Il BIL (benessere interno lordo), che alcuni sognatori vorrebbero cominciare ad affiancare al più arido e classico PIL. Felicità è anche quella di Albano, ha ricordato Benigni, che ha speso 4 giorni a Pesaro per entrare in tema e ha voluto incontrare una gloria indigena, Valentino Rossi, di Tavullia, cittadina del Pesarese ora meta di pellegrinaggi sportivi grazie al suo successo planetario (l’inventore del Festival della Felicità, il presidente della Provincia Matteo Ricci, ci aprirà presto un ufficio turistico). Simona Ercolani, direttore artistico della kermesse, racconta l’incontro: «Benigni ha spiegato a Valentino che ci sono state le elezioni, e che ci sono i ballottaggi. Rossi gli faceva domande su domande, e diceva: "E’ da tanto che non provavo simili emozioni"».

Anche Valentino Rossi ha cominciato a porsi domande sul BIL, l’indice di benessere che sta entrando nei nostri pensieri, mutuato da un discorso del ’68 di Robert Kennedy, ispiratore della bellissima idea di questo Festival. Ieri, il pomeriggio delle riflessioni in piazza era stato aperto da Kathleen Kennedy, primogenita dello statista assassinato, che a una platea paciosa e attenta ha rivolto domande impegnative: «Che cosa ci fa sentire contenti? In base a cosa giudichiamo una nazione?». Poi, è finita su un nostro nervo scoperto: «Credo che non dovrebbe esserci nessuno in grado di controllare le tv di un paese. Questo è il vostro problema». E quando le hanno raccontato le confessioni del nostro Presidente a Obama sulla dittatura di sinistra dei PM, ha riso: «Democrazia non vuol dire avere solo le elezioni; è fondamentale anche che ci siano i giudici, e che tutti rispettino lo stato di diritto».
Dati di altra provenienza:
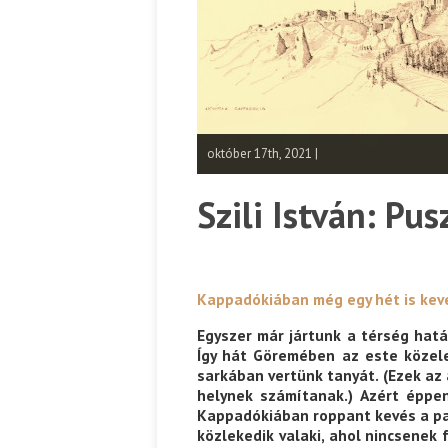
október 17th, 2021 |
Szili István: Pu
Kappadókiában még egy hét is kev
Egyszer már jártunk a térség hat
Így hát Göremében az este közele
sarkában vertünk tanyát. (Ezek az
helynek számítanak.) Azért éppen 
Kappadókiában roppant kevés a par
közlekedik valaki, ahol nincsenek 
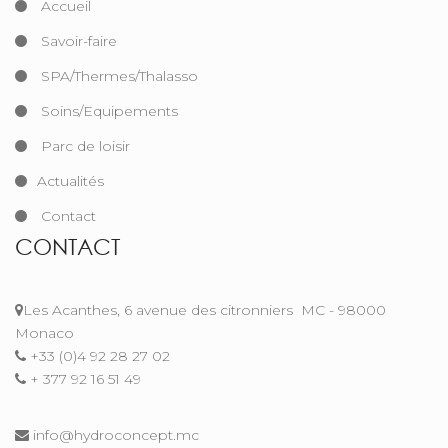
Accueil
Savoir-faire
SPA/Thermes/Thalasso
Soins/Equipements
Parc de loisir
Actualités
Contact
CONTACT
Les Acanthes, 6 avenue des citronniers
MC - 98000
Monaco
+33 (0)4 92 28 27 02
+ 377 92 16 51 49
info@hydroconcept.mc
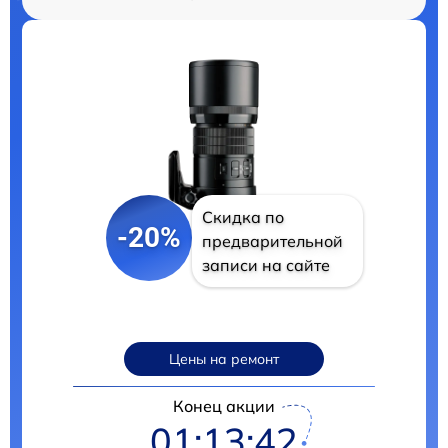
Скидка по
-20%
предварительной
записи на сайте
Цены на ремонт
Конец акции
01:13:41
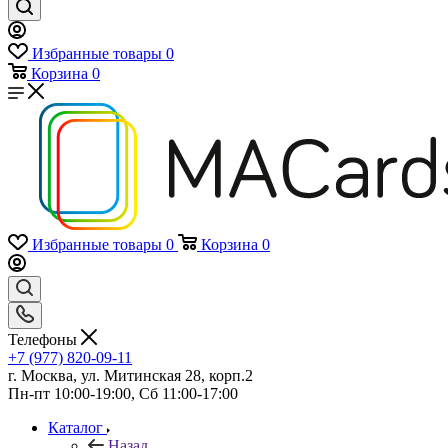
Избранные товары
0
Корзина
0
Избранные товары
0
Корзина
0
Телефоны
+7 (977) 820-09-11
г. Москва, ул. Митинская 28, корп.2
Пн-пт 10:00-19:00, Сб 11:00-17:00
Каталог
Назад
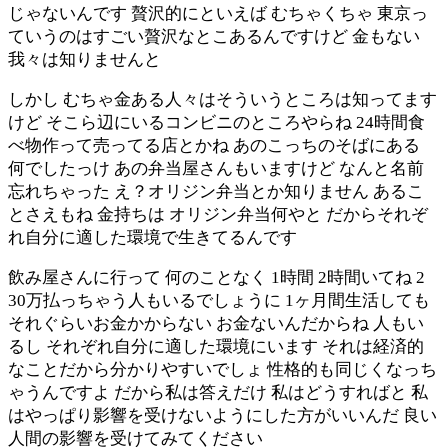
じゃないんです 贅沢的にといえば むちゃくちゃ 東京っ
ていうのはすごい贅沢なとこあるんですけど 金もない
我々は知りませんと
しかし むちゃ金ある人々はそういうところは知ってます
けど そこら辺にいるコンビニのところやらね 24時間食
べ物作って売ってる店とかね あのこっちのそばにある
何でしたっけ あの弁当屋さんもいますけど なんと名前
忘れちゃった え？オリジン弁当とか知りません あるこ
とさえもね 金持ちは オリジン弁当何やと だからそれぞ
れ自分に適した環境で生きてるんです
飲み屋さんに行って 何のことなく 1時間 2時間いてね 2
30万払っちゃう人もいるでしょうに 1ヶ月間生活しても
それぐらいお金かからない お金ないんだからね 人もい
るし それぞれ自分に適した環境にいます それは経済的
なことだから分かりやすいでしょ 性格的も同じくなっち
ゃうんですよ だから私は答えだけ 私はどうすればと 私
はやっぱり影響を受けないようにした方がいいんだ 良い
人間の影響を受けてみてください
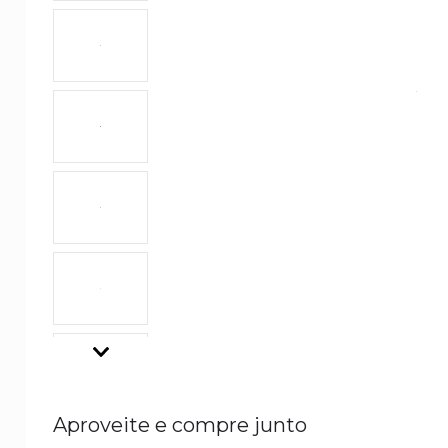
Aproveite e compre junto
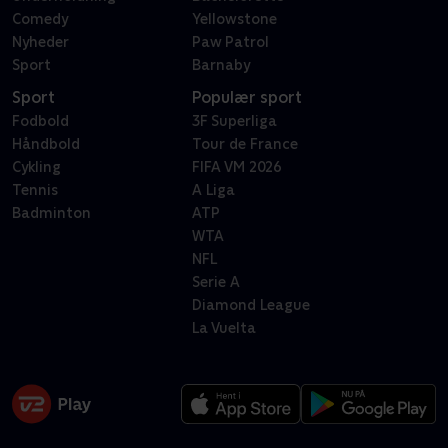
Comedy
Yellowstone
Nyheder
Paw Patrol
Sport
Barnaby
Sport
Populær sport
Fodbold
3F Superliga
Håndbold
Tour de France
Cykling
FIFA VM 2026
Tennis
A Liga
Badminton
ATP
WTA
NFL
Serie A
Diamond League
La Vuelta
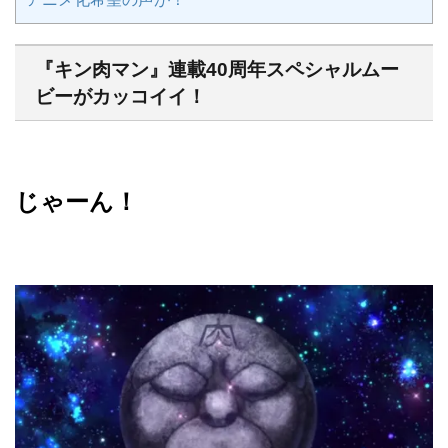
『キン肉マン』連載40周年スペシャルムー
ビーがカッコイイ！
じゃーん！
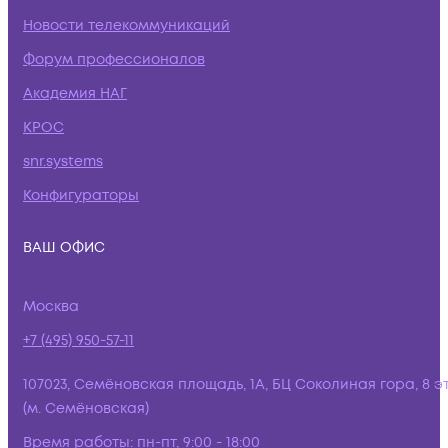
Новости телекоммуникаций
Форум профессионалов
Академия НАГ
КРОС
snr.systems
Конфигураторы
ВАШ ОФИС
Москва
+7 (495) 950-57-11
107023, Семёновская площадь, 1А, БЦ Соколиная гора, 8 э
(м. Семёновская)
Время работы:
пн-пт, 9:00 - 18:00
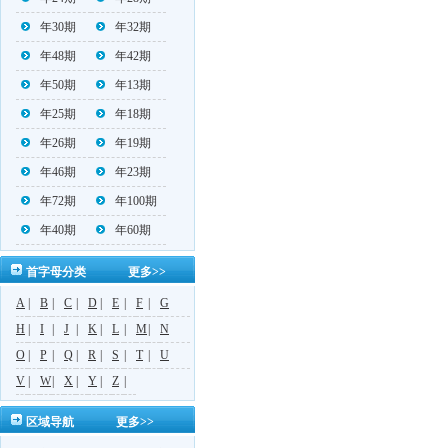
年30期
年32期
年48期
年42期
年50期
年13期
年25期
年18期
年26期
年19期
年46期
年23期
年72期
年100期
年40期
年60期
首字母分类
更多>>
A
|
B
|
C
|
D
|
E
|
F
|
G
H
|
I
|
J
|
K
|
L
|
M
|
N
O
|
P
|
Q
|
R
|
S
|
T
|
U
V
|
W
|
X
|
Y
|
Z
|
区域导航
更多>>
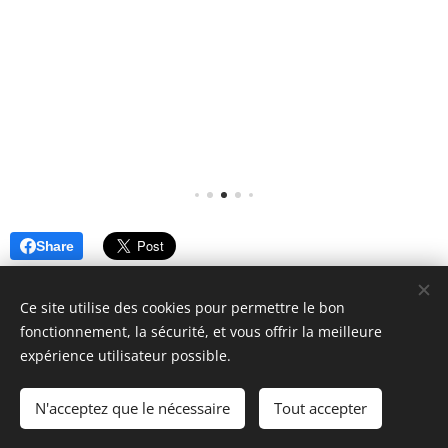
barrette
s,
élastiqu
tails
es,
bijoux, ...
tout ce
que
vous
souhaite
Share
z
préserv
Ce site utilise des cookies pour permettre le bon
er et
fonctionnement, la sécurité, et vous offrir la meilleure
ranger,
expérience utilisateur possible.
© 2026 Parentalité SanS
organise
Tabou magazine - M. Manard, Seraing Belgique
r
N'acceptez que le nécessaire
Tout accepter
facileme
Conditions générales de vente
&
Politique de confidentialité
Per parlare di felicità, la Provincia di Pesaro ha voluto interrogare gli italiani, attraverso la Ipsos di Pagnoncelli: un panel di mille persone, dalla Val D’Aosta alla Sicilia. Risultati non troppo rallegranti, o felicitanti. Solo per dare uno sguardo d’insieme sull’ultimo anno, il 64% del Paese pensa che la situazione politica sia peggiorata, il 44 vede peggiorato lo stato sociale, dall’assistenza alla scuola alla sanità; il 49 ritiene in discesa lo stato di ambiente, energia, inquinamento, rifiuti; ben il 70%, infine, vede nero sull’occupazione, il lavoro, lo sviluppo economico, il costo della vita, le tasse e le infrastrutture. Però il 61% si dichiara felice, pur pensando che gli italiani (gli altri) lo siano ben poco (11%). In effetti, le idee sono confuse, ed è tempo di cominciare a tarare il concetto di felicità. Non si sa mai.